Step 5: Model balance sheet. Assume FCF after dividends funds either buybacks (accretive) or debt paydown (reduces EV). Update the share count annually at ~1-2% per year for quality compounders.
Step 6: Calculate terminal EV and equity value. For each scenario: Terminal EV = EBIT × Exit Multiple. Equity value = EV – Net Debt. Price per share = Equity Value / Shares Outstanding.
Step 7: Weight scenarios. Assign probabilities (e.g., 20/60/20). Calculate the weighted average price. Compare to the current price for the implied margin of safety.
Decision Rules and Thresholds
ROIC threshold: Prefer ROIC – WACC > 5% sustained. Flag companies where ROIC is falling.
FCF conversion: Demand FCF / Net Income > 80%. Below 70% suggests aggressive accounting or capital intensity.
Margin stability: Avoid companies where operating margin swings >500bps year-over-year without clear explanation (one-time charges, M&A).
Multiple sanity check: If exit multiple > 25x EV/EBIT, require ROIC > 25% and revenue growth > 10%. Otherwise, you’re overpaying for growth.
Per-share framing: Always check if buybacks are value-accretive. If a company repurchases stock at 30x P/E with 10% earnings yield, it’s destroying value (3.3% yield << 10% earnings yield would suggest).
Pitfalls and False Positives
Pitfall 1: Anchoring to peak earnings and valuing a company at 20x EBIT when EBIT is at a cyclical high guarantees overpayment. Always normalize to mid-cycle.
Pitfall 2: Ignoring goodwill in ROIC. Serial acquirers like TMO carry significant goodwill, which depresses reported ROIC. Calculate ROIC ex-goodwill to see the economic reality.
Pitfall 3: Static multiples across scenarios. Multiples should flex with growth and ROIC. A bear case with 2% growth and 15% ROIC doesn’t deserve a 22x EV/EBIT multiple.
Pitfall 4: Overweighting the bull case. Human psychology is optimistic. Discipline yourself: 20% bull, 60% base, 20% bear is a reasonable default. Adjust only with strong evidence.
Pitfall 5: Ignoring capital allocation. A company buying back stock at peak valuations destroys value. Check historical buyback prices relative to intrinsic value.
False positive: High FCF margin with falling ROIC. A company can juice FCF by slashing capex, but this kills future growth. Always pair FCF margin analysis with ROIC trends.
False positive: Compressed multiple “on the cheap.” A stock trading at 15x EV/EBIT (below its 20x median) isn’t cheap if ROIC is collapsing and growth is turning negative. Multiples compress for a reason.

● **What the exercise asks**
Please continue the stock valuation guide from where it stops, picking up after the sentence "Multiples compress for a reason."

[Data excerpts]
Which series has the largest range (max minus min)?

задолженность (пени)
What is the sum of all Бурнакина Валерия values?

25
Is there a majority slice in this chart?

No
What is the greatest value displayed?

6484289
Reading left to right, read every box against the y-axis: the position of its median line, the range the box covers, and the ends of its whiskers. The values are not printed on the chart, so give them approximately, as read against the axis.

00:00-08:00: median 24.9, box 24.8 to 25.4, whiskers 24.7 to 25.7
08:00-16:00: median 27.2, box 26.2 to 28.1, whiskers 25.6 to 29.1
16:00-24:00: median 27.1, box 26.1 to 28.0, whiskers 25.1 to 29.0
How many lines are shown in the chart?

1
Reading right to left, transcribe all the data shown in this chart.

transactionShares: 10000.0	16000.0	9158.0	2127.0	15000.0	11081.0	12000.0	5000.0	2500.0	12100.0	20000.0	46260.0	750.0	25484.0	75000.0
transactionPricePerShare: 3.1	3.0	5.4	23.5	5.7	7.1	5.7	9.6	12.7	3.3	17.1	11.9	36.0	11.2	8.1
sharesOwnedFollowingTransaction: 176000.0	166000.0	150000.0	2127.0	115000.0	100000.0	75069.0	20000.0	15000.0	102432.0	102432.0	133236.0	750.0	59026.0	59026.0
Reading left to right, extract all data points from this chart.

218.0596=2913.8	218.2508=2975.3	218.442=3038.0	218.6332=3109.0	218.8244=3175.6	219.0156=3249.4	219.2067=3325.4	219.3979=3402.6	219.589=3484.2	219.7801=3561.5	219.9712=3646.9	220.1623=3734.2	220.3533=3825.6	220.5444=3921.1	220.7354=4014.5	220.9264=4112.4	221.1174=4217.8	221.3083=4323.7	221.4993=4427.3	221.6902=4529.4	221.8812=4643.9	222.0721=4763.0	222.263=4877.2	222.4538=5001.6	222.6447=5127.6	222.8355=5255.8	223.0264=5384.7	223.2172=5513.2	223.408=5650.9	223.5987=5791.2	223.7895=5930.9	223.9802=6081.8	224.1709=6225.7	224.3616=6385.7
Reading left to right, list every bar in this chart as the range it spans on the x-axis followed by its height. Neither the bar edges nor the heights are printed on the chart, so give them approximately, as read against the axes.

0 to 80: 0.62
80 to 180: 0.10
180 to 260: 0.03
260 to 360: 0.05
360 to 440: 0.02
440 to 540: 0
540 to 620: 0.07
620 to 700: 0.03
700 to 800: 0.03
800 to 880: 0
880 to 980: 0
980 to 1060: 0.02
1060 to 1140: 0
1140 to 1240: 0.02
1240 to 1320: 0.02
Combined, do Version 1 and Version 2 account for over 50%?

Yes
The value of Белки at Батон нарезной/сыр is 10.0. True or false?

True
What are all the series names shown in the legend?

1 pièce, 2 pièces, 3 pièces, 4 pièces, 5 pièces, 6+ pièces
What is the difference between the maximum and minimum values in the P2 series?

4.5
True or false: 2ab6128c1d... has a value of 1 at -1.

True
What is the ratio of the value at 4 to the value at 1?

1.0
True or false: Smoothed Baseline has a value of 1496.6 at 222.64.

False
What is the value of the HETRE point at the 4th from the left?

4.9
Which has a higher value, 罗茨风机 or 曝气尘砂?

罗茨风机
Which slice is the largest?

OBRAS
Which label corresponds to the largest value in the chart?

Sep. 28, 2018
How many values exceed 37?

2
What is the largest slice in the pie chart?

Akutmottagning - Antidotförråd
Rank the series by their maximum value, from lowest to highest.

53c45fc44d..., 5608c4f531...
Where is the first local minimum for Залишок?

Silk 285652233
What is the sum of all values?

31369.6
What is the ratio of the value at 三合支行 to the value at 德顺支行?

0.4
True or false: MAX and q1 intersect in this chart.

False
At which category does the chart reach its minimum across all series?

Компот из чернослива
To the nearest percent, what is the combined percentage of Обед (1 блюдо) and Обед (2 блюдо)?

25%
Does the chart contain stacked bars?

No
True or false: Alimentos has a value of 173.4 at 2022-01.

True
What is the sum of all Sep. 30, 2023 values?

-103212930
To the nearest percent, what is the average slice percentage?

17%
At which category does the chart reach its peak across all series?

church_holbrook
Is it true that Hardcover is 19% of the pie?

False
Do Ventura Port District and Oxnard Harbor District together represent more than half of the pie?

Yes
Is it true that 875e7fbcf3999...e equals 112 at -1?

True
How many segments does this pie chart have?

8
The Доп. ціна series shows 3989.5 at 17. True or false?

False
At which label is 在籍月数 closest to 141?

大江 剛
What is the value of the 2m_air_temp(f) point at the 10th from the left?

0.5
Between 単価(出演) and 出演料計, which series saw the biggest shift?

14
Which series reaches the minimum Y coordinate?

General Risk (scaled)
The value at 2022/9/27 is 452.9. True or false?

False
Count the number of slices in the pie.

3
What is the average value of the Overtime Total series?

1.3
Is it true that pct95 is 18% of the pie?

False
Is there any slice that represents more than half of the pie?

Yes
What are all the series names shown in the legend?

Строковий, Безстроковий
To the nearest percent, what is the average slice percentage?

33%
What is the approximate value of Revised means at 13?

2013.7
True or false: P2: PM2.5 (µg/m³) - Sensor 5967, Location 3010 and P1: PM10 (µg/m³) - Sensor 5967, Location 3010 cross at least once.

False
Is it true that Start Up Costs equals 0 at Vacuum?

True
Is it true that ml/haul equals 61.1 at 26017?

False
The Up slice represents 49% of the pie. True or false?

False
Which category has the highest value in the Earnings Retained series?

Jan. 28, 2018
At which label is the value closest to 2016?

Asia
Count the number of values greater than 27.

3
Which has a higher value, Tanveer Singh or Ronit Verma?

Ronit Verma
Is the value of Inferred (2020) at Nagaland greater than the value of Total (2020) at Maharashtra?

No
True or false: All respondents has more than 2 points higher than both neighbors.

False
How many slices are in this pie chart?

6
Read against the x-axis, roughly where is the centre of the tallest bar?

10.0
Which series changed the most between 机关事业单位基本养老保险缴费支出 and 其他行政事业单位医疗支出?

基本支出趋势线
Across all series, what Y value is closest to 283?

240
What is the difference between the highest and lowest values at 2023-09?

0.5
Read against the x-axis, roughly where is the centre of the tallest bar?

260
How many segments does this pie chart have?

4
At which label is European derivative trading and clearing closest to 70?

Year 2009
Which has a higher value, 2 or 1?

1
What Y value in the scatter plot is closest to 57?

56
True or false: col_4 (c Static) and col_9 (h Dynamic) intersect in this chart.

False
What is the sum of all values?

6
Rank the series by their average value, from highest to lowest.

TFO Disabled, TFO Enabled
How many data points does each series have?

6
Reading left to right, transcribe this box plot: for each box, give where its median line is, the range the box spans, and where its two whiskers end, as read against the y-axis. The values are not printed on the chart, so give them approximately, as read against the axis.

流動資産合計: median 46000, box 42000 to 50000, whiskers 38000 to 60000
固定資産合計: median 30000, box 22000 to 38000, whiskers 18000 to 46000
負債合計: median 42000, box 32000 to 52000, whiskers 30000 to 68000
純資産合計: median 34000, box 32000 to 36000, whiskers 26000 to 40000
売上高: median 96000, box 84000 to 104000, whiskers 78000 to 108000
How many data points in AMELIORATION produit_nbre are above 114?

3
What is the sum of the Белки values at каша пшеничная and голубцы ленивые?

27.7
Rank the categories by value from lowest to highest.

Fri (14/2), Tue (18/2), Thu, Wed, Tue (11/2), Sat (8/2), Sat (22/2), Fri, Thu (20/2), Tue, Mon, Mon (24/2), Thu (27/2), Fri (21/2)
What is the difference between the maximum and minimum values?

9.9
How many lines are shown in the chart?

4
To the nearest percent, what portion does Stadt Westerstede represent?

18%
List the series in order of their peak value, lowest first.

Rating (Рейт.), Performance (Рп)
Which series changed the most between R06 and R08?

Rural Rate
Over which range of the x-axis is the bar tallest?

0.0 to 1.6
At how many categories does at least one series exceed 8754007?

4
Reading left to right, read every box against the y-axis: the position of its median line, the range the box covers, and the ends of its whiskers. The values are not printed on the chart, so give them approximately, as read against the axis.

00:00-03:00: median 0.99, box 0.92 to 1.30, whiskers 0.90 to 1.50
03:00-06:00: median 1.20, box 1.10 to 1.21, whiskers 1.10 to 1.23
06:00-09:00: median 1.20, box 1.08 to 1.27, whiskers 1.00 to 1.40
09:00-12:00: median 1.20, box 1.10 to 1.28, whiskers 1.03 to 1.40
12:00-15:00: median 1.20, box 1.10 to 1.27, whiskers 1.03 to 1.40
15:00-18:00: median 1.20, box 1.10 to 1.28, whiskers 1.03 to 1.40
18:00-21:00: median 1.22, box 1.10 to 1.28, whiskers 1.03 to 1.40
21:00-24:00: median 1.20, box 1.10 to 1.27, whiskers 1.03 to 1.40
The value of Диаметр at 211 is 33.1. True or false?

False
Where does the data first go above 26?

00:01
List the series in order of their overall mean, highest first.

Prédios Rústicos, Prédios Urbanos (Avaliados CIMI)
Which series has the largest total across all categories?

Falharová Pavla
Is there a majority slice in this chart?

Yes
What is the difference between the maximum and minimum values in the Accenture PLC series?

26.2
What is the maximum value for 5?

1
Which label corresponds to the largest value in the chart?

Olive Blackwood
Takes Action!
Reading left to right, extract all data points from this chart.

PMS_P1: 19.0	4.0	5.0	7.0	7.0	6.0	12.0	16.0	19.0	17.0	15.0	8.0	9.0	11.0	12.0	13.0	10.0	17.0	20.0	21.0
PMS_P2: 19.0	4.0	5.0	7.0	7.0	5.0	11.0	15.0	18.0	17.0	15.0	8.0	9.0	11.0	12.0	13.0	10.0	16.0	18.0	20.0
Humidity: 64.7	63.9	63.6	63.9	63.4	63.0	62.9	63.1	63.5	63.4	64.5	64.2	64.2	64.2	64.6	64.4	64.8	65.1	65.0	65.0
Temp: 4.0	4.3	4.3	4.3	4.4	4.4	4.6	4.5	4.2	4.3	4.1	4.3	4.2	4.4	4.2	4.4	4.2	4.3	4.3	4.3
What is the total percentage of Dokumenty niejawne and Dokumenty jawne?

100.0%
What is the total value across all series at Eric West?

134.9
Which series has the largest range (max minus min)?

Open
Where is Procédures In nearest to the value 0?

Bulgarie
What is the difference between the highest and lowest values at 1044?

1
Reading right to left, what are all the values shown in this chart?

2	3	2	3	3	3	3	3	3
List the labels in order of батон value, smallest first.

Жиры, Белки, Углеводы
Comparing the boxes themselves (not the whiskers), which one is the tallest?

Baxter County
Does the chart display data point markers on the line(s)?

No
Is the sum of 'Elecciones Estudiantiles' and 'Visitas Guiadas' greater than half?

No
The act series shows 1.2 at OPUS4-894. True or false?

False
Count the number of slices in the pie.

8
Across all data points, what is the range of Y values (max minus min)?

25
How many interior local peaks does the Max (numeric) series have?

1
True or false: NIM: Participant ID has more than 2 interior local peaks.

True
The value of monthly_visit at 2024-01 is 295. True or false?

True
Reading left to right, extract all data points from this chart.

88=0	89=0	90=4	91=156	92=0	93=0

● **Result of this task**
Checklist
Pulled 10 years of revenue, EBIT, FCF, and margin data
Calculated mid-cycle operating margin (use 3-5 year average or percentile bands)
Confirmed ROIC > WACC sustainably; calculated ROIC ex-goodwill for acquirers
Defined bear/base/bull revenue CAGR (±2% spread around base)
Mapped margin assumptions to historical percentiles (25th/50th/75th)
Selected exit multiples from 10-year historical range (adjusted for growth/ROIC)
Glossary
EV/EBIT: Enterprise Value divided by Earnings Before Interest and Tax; valuation multiple ignoring capital structure.
FCF Margin: Free Cash Flow divided by Revenue; measures cash conversion efficiency.
ROIC: Return on Invested Capital; operating income after tax divided by total capital invested.
ROIC ex-goodwill: ROIC calculated by excluding goodwill from invested capital; isolates organic capital efficiency.
WACC: Weighted Average Cost of Capital; blended cost of equity and debt used as hurdle rate.
Mid-cycle margins: Normalized profitability level between cyclical peaks and troughs.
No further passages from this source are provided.